→ Exercise objective
Rewrite the text of the entries below, changing "views" to "reads" wherever it occurs and leaving everything else as it is. Omit the pictures from your answer.

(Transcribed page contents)

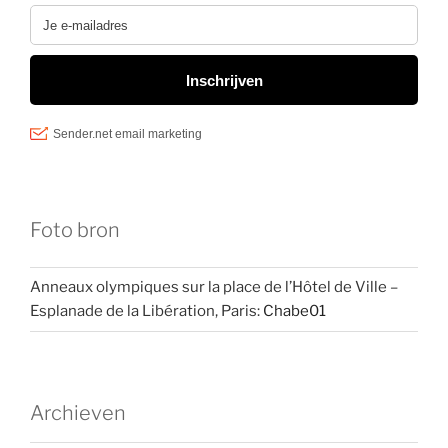
Foto bron
Anneaux olympiques sur la place de l’Hôtel de Ville –
Esplanade de la Libération, Paris:
Chabe01
Archieven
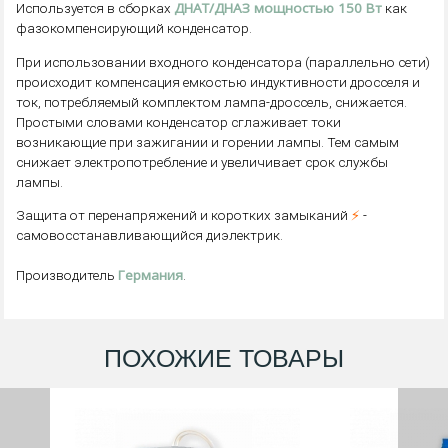
ДНАТ/ДНАЗ мощностью 150 Вт
Используется в сборках
как
фазокомпенсирующий конденсатор.
При использовании входного конденсатора (параллельно сети)
происходит компенсация емкостью индуктивности дросселя и
ток, потребляемый комплектом лампа-дроссель, снижается.
Простыми словами конденсатор сглаживает токи
возникающие при зажигании и горении лампы. Тем самым
снижает электропотребление и увеличивает срок службы
лампы.
⚡
Защита от перенапряжений и коротких замыканий
-
самовосстанавливающийся диэлектрик.
Германия
Производитель
.
ПОХОЖИЕ ТОВАРЫ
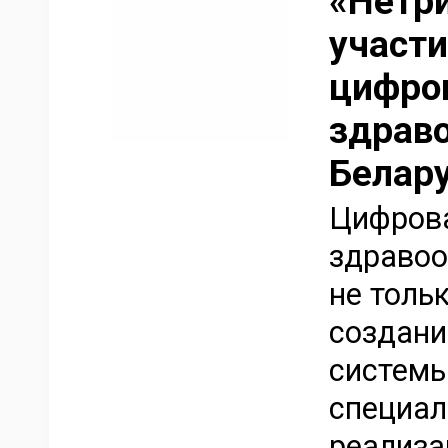
«Нетр
участи
цифров
здрав
Белар
Цифров
здравоо
не тольк
создани
системы
специал
реализа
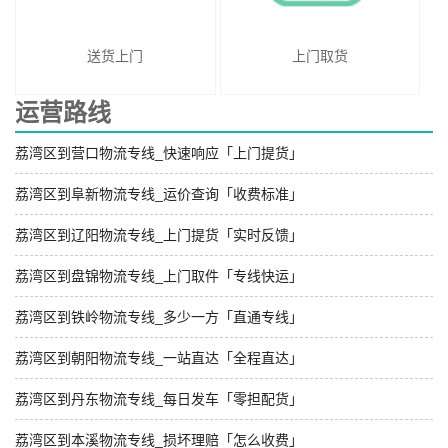
送货上门
上门取货
运营路线
荔湾区到营口物流专线_快速响应「上门提货」
荔湾区到阜新物流专线_运价查询「收费标准」
荔湾区到辽阳物流专线_上门提货「实时反馈」
荔湾区到盘锦物流专线_上门取件「专线快运」
荔湾区到铁岭物流专线_多少一方「直通专线」
荔湾区到朝阳物流专线_一站直达「全程直达」
荔湾区到丹东物流专线_每日发车「零担配货」
荔湾区到本溪物流专线_损坏理赔「怎么收费」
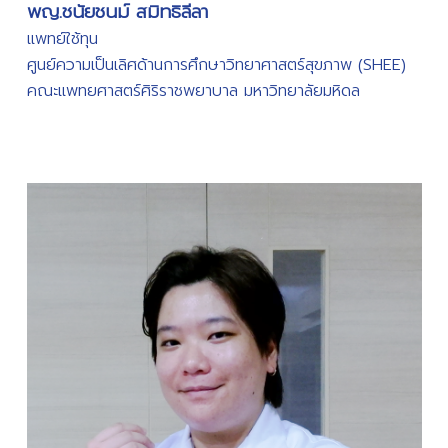
04) Teaching Health Systems Science (HSS) in
พญ.ชนัยชนม์ สมิทธิลีลา
Postgraduate Education
(814 views)
แพทย์ใช้ทุน
ศูนย์ความเป็นเลิศด้านการศึกษาวิทยาศาสตร์สุขภาพ (SHEE)
05) Assessment of Health Systems Science
คณะแพทยศาสตร์ศิริราชพยาบาล มหาวิทยาลัยมหิดล
Competencies in Medical Schools
(522 views)
06) Message from Deputy Dean
(422 views)
07) Students’ voice: Students' Perspectives on
Lesson in Health Systems Science
(424 views)
08) เชิด - ชู: บทสัมภาษณ์ผู้ได้รับรางวัลทุนเจ้าพระยาพระ
เสด็จสุเรนทราธิบดี ประจำปี 2566
(293 views)
09) สับ สรรพ ศัพท์: ระบบนิเวศของการดูแลสุขภาพ, การ
ดูแลรักษาแบบเน้นคุณค่า, สุขภาพประชากร, และวิธีคิดเชิง
ระบบ
(863 views)
10) Educational movement: Health Systems
Science Education in Thai Health Science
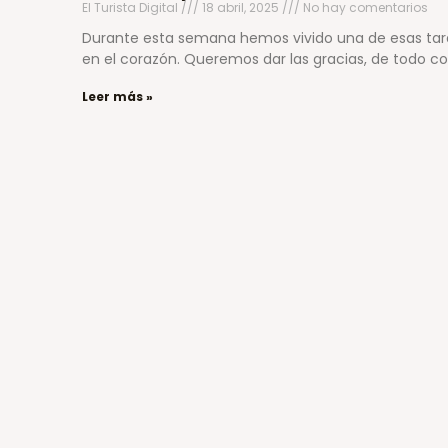
El Turista Digital
18 abril, 2025
No hay comentarios
Durante esta semana hemos vivido una de esas ta
en el corazón. Queremos dar las gracias, de todo c
Leer más »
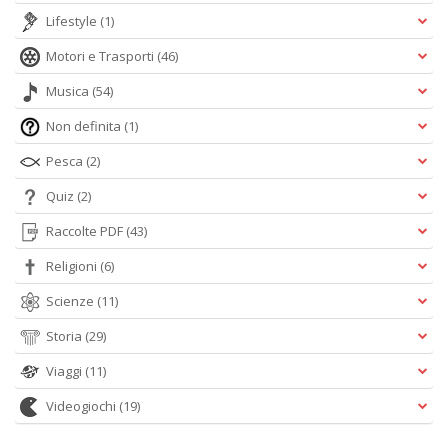
Lifestyle
(1)
Motori e Trasporti
(46)
Musica
(54)
Non definita
(1)
Pesca
(2)
Quiz
(2)
Raccolte PDF
(43)
Religioni
(6)
Scienze
(11)
Storia
(29)
Viaggi
(11)
Videogiochi
(19)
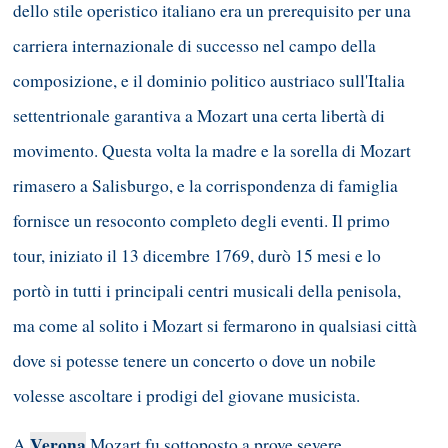
dello stile operistico italiano era un prerequisito per una
carriera internazionale di successo nel campo della
composizione, e il dominio politico austriaco sull'Italia
settentrionale garantiva a Mozart una certa libertà di
movimento. Questa volta la madre e la sorella di Mozart
rimasero a Salisburgo, e la corrispondenza di famiglia
fornisce un resoconto completo degli eventi. Il primo
tour, iniziato il 13 dicembre 1769, durò 15 mesi e lo
portò in tutti i principali centri musicali della penisola,
ma come al solito i Mozart si fermarono in qualsiasi città
dove si potesse tenere un concerto o dove un nobile
volesse ascoltare i prodigi del giovane musicista.
Verona
A
Mozart fu sottoposto a prove severe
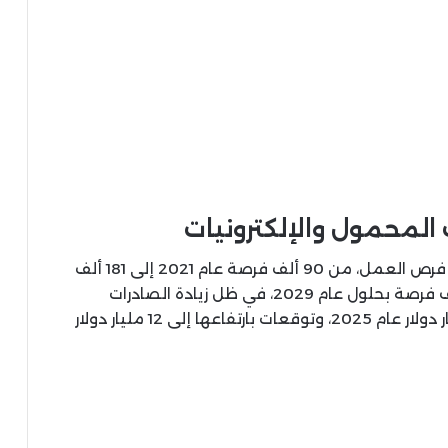
المحمول والإلكترونيات
أوضح الوزير أن صناعة التعهيد شهدت نموًا في فرص العمل، من 90 ألف فرصة عام 2021 إلى 181 ألف
فرصة عام 2025، مع هدف الوصول إلى 630 ألف فرصة بحلول عام 2029، في ظل زيادة الصادرات
الرقمية من 2 مليار دولار عام 2021 إلى 5.14 مليار دولار عام 2025، وتوقعات بارتفاعها إلى 12 مليار دولار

→ Task result
Foto bron
Anneaux olympiques sur la place de l’Hôtel de Ville –
Esplanade de la Libération, Paris:
Chabe01
Archieven
ДНАТ/ДНАЗ мощностью 150 Вт
Используется в сборках
как
фазокомпенсирующий конденсатор.
При использовании входного конденсатора (параллельно сети)
происходит компенсация емкостью индуктивности дросселя и
ток, потребляемый комплектом лампа-дроссель, снижается.
Простыми словами конденсатор сглаживает токи
возникающие при зажигании и горении лампы. Тем самым
снижает электропотребление и увеличивает срок службы
лампы.
⚡
Защита от перенапряжений и коротких замыканий
-
самовосстанавливающийся диэлектрик.
Германия
Производитель
.
ПОХОЖИЕ ТОВАРЫ
«Нетр
участи
цифров
здрав
Белар
Цифров
здравоо
не тольк
создани
системы
специал
реализа
送货上门
上门取货
运营路线
荔湾区到营口物流专线_快速响应「上门提货」
荔湾区到阜新物流专线_运价查询「收费标准」
荔湾区到辽阳物流专线_上门提货「实时反馈」
荔湾区到盘锦物流专线_上门取件「专线快运」
荔湾区到铁岭物流专线_多少一方「直通专线」
荔湾区到朝阳物流专线_一站直达「全程直达」
荔湾区到丹东物流专线_每日发车「零担配货」
荔湾区到本溪物流专线_损坏理赔「怎么收费」
04) Teaching Health Systems Science (HSS) in
พญ.ชนัยชนม์ สมิทธิลีลา
Postgraduate Education
(814 reads)
แพทย์ใช้ทุน
ศูนย์ความเป็นเลิศด้านการศึกษาวิทยาศาสตร์สุขภาพ (SHEE)
05) Assessment of Health Systems Science
คณะแพทยศาสตร์ศิริราชพยาบาล มหาวิทยาลัยมหิดล
Competencies in Medical Schools
(522 reads)
06) Message from Deputy Dean
(422 reads)
07) Students’ voice: Students' Perspectives on
Lesson in Health Systems Science
(424 reads)
08) เชิด - ชู: บทสัมภาษณ์ผู้ได้รับรางวัลทุนเจ้าพระยาพระ
เสด็จสุเรนทราธิบดี ประจำปี 2566
(293 reads)
09) สับ สรรพ ศัพท์: ระบบนิเวศของการดูแลสุขภาพ, การ
ดูแลรักษาแบบเน้นคุณค่า, สุขภาพประชากร, และวิธีคิดเชิง
ระบบ
(863 reads)
10) Educational movement: Health Systems
Science Education in Thai Health Science
El Turista Digital
18 abril, 2025
No hay comentarios
Durante esta semana hemos vivido una de esas ta
en el corazón. Queremos dar las gracias, de todo c
Leer más »
Lifestyle
(1)
Motori e Trasporti
(46)
Musica
(54)
Non definita
(1)
Pesca
(2)
Quiz
(2)
Raccolte PDF
(43)
Religioni
(6)
Scienze
(11)
Storia
(29)
Viaggi
(11)
Videogiochi
(19)
dello stile operistico italiano era un prerequisito per una
carriera internazionale di successo nel campo della
composizione, e il dominio politico austriaco sull'Italia
settentrionale garantiva a Mozart una certa libertà di
movimento. Questa volta la madre e la sorella di Mozart
rimasero a Salisburgo, e la corrispondenza di famiglia
fornisce un resoconto completo degli eventi. Il primo
tour, iniziato il 13 dicembre 1769, durò 15 mesi e lo
portò in tutti i principali centri musicali della penisola,
ma come al solito i Mozart si fermarono in qualsiasi città
dove si potesse tenere un concerto o dove un nobile
volesse ascoltare i prodigi del giovane musicista.
Verona
A
Mozart fu sottoposto a prove severe
المحمول والإلكترونيات
أوضح الوزير أن صناعة التعهيد شهدت نموًا في فرص العمل، من 90 ألف فرصة عام 2021 إلى 181 ألف
فرصة عام 2025، مع هدف الوصول إلى 630 ألف فرصة بحلول عام 2029، في ظل زيادة الصادرات
الرقمية من 2 مليار دولار عام 2021 إلى 5.14 مليار دولار عام 2025، وتوقعات بارتفاعها إلى 12 مليار دولار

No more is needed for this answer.